*Records for processing*:
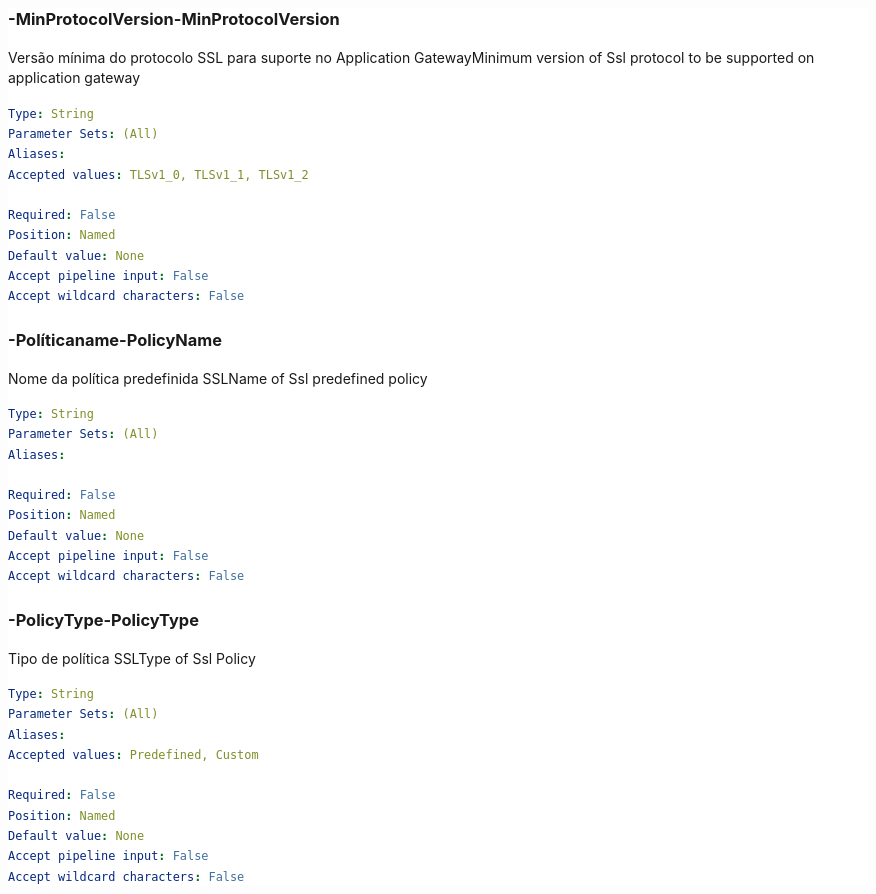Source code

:### <span data-ttu-id="e8ba6-124">-MinProtocolVersion</span><span class="sxs-lookup"><span data-stu-id="e8ba6-124">-MinProtocolVersion</span></span>
<span data-ttu-id="e8ba6-125">Versão mínima do protocolo SSL para suporte no Application Gateway</span><span class="sxs-lookup"><span data-stu-id="e8ba6-125">Minimum version of Ssl protocol to be supported on application gateway</span></span>

```yaml
Type: String
Parameter Sets: (All)
Aliases: 
Accepted values: TLSv1_0, TLSv1_1, TLSv1_2

Required: False
Position: Named
Default value: None
Accept pipeline input: False
Accept wildcard characters: False
```

### <span data-ttu-id="e8ba6-126">-Políticaname</span><span class="sxs-lookup"><span data-stu-id="e8ba6-126">-PolicyName</span></span>
<span data-ttu-id="e8ba6-127">Nome da política predefinida SSL</span><span class="sxs-lookup"><span data-stu-id="e8ba6-127">Name of Ssl predefined policy</span></span>

```yaml
Type: String
Parameter Sets: (All)
Aliases: 

Required: False
Position: Named
Default value: None
Accept pipeline input: False
Accept wildcard characters: False
```

### <span data-ttu-id="e8ba6-128">-PolicyType</span><span class="sxs-lookup"><span data-stu-id="e8ba6-128">-PolicyType</span></span>
<span data-ttu-id="e8ba6-129">Tipo de política SSL</span><span class="sxs-lookup"><span data-stu-id="e8ba6-129">Type of Ssl Policy</span></span>

```yaml
Type: String
Parameter Sets: (All)
Aliases: 
Accepted values: Predefined, Custom

Required: False
Position: Named
Default value: None
Accept pipeline input: False
Accept wildcard characters: False
```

*Assignment*: From the material above, report how many lines contain the word "Accepted", giving only the number.

*Result of this exercise*: 2